The Management of Client Funds Held in Trust Constitutes a "Professional Service"
The United States Court of Appeals for the Eleventh Circuit, applying Florida law, has held that an insured’s management of funds held in trust for clients constitutes a “professional service” as defined by the policy. Nardella Chong, P.A. v. Medmarc Cas. Ins. Co., 2011 WL 2083941 (11th Cir. May 27, 2011). The court further held that the insured’s erroneous transfer of its clients’ trust funds to a third party was an act or omission in the conduct of its professional fiduciary duties to its clients that would give rise to a claim of negligence against it by those clients and for which it would be liable in damages.

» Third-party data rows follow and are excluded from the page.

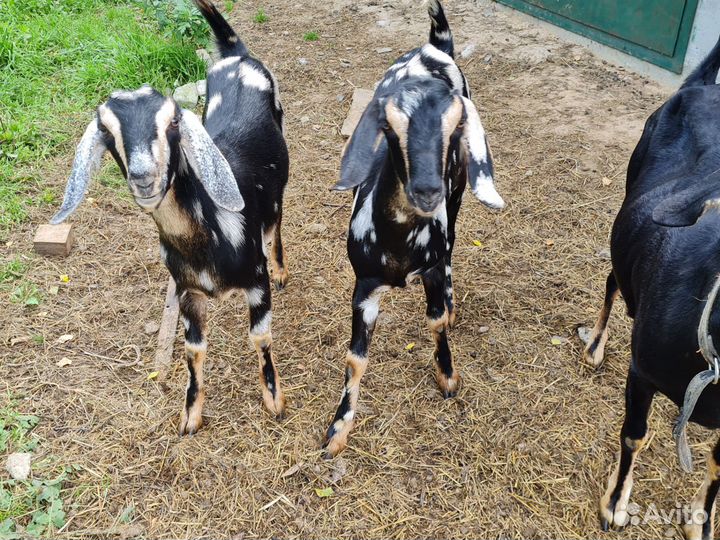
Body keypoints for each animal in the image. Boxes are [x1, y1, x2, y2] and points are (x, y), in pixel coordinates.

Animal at [50, 0, 289, 434]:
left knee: (276, 221)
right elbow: (193, 349)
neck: (209, 237)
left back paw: (282, 268)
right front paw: (190, 415)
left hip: (279, 179)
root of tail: (236, 55)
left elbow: (260, 338)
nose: (144, 176)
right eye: (106, 130)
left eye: (174, 120)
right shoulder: (186, 290)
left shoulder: (255, 280)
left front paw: (274, 400)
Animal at [322, 0, 504, 458]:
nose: (426, 191)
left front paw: (448, 378)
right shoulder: (364, 284)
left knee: (454, 244)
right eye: (387, 127)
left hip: (457, 199)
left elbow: (436, 321)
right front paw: (337, 430)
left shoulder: (433, 268)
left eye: (457, 127)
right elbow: (355, 357)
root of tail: (434, 44)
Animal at [583, 37, 720, 539]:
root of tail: (701, 85)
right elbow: (634, 435)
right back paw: (595, 345)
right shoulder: (642, 372)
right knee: (613, 281)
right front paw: (614, 505)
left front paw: (701, 523)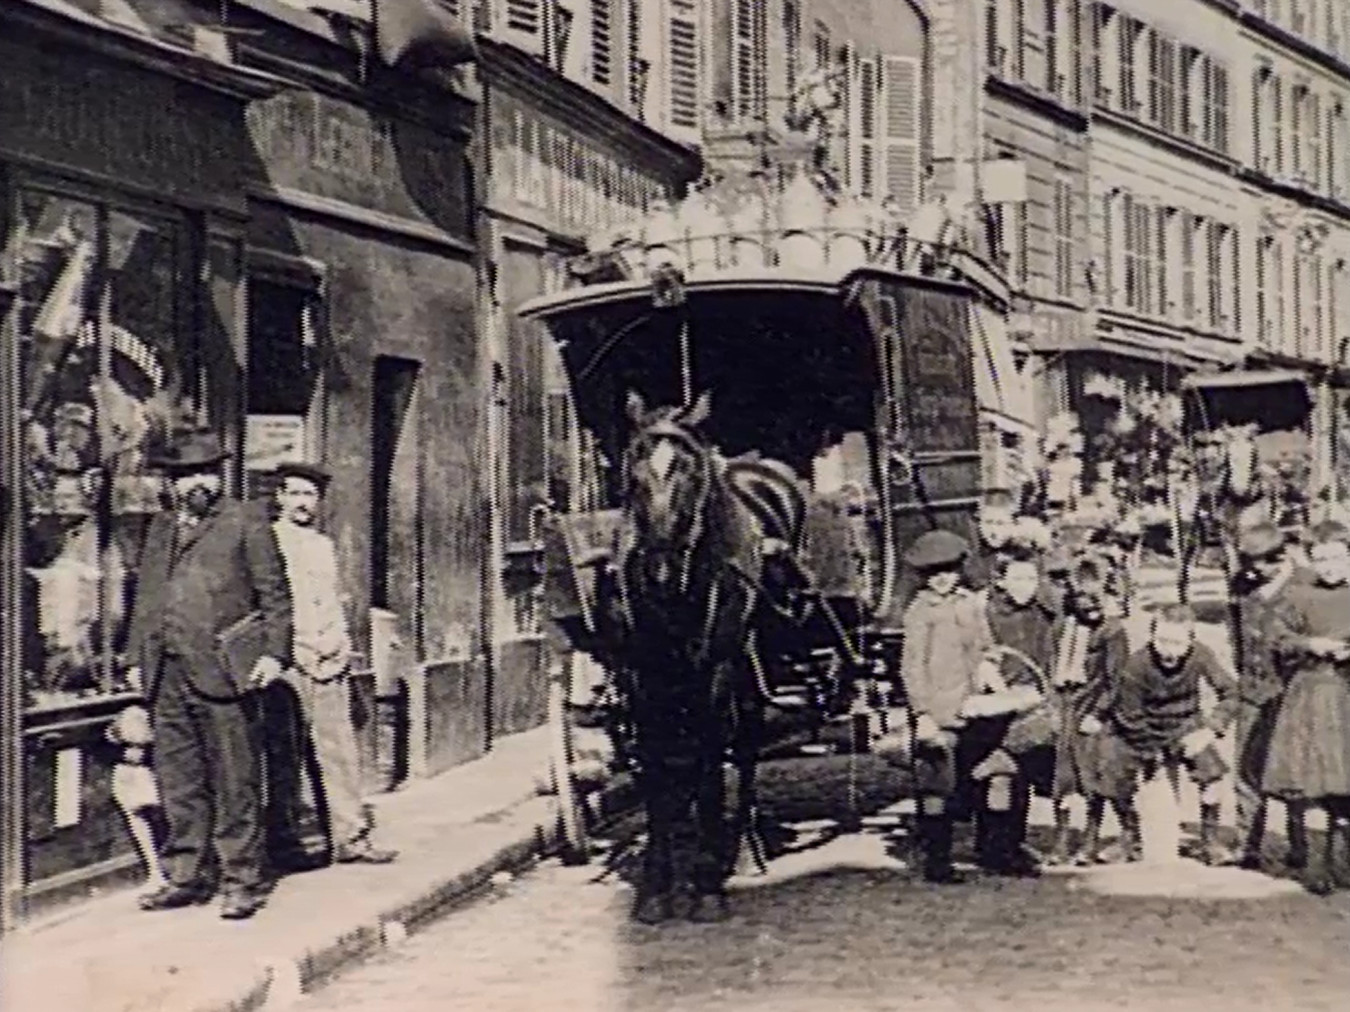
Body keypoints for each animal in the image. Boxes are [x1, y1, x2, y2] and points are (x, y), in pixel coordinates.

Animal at [610, 389, 807, 924]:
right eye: (631, 468)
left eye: (691, 471)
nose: (658, 570)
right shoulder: (641, 675)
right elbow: (655, 763)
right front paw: (655, 885)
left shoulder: (717, 668)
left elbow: (709, 756)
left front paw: (705, 884)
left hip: (748, 659)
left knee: (745, 742)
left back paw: (742, 849)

The insurer issued a professional liability policy to the insured, a law firm, that covered all claims of negligence arising from an act or omission in the performance of “professional services” rendered by the insured. The policy defined professional services to include “[s]ervices as a . . . trustee . . . but only for those services typically and customarily performed by an attorney.” The act that gave rise to a claim for coverage was the insured’s distribution of its trust account funds in response to a fraud perpetrated upon it by a putative client. This client gave the insured a cashier’s check in payment, which the insured deposited into its firm’s trust account. The client then directed the insured to wire-transfer most of the proceeds of the cashier’s check to alleged overseas business partners, which the insured did. It was later determined that the cashier’s check was a forgery, and that the funds being transferred from the trust account belonged to other clients. Upon learning of the fraud, the insured notified the insurer, but the insurer denied coverage for the missing funds. In the subsequent coverage litigation, the district court granted the insurer’s motion for summary judgment, finding that there were no negligent acts or omissions resulting from the performance, or failure to perform, professional services. The district court also found that the insured’s other clients’ potential claims against the insured would be in the nature of restitution rather than damages that would be covered under the policy.

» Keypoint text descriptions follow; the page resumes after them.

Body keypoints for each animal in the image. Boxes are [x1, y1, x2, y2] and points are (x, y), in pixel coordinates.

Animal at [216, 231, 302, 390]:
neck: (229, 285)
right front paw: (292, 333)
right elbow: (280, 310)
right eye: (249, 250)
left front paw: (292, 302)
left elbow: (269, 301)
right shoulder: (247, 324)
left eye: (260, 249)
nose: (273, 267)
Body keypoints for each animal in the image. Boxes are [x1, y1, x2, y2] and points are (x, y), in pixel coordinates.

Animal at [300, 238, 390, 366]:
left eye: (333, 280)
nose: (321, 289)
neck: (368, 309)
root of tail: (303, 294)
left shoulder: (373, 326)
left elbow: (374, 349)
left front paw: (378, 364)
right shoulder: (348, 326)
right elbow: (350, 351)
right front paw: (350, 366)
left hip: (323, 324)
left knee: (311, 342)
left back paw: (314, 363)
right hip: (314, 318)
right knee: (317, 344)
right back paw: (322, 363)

The appellate court revered the grant of summary judgment in favor of the insurer. The court found that the deposit of clients’ funds into a trust account creates a fiduciary relationship between those clients and the law firm. Therefore, the court held that the management of funds held in trust constitutes a “professional service” as defined in the policy. To support its holding, the court points to the fact that the Florida Bar devotes an entire chapter of its rules of conduct to the topic of attorney management of the client trust account. Additionally, the court stated that the insurer’s own corporate representative, in her deposition, testified that the insured’s management of its trust account constituted the performance of legal services to those clients with funds in the account. The court found that under the terms of the policy, claims alleging negligent acts or omissions in the performance of the insured’s professional services are covered. The court also found no merit in the argument that the claims by the clients would be in the nature of restitution and not damages, and therefore not covered. The court found that Florida law makes clear that when an attorney distributes client funds to a third party without the client’s authorization he may be sued for malpractice damages, for which he would have a claim for under his errors and omissions policy.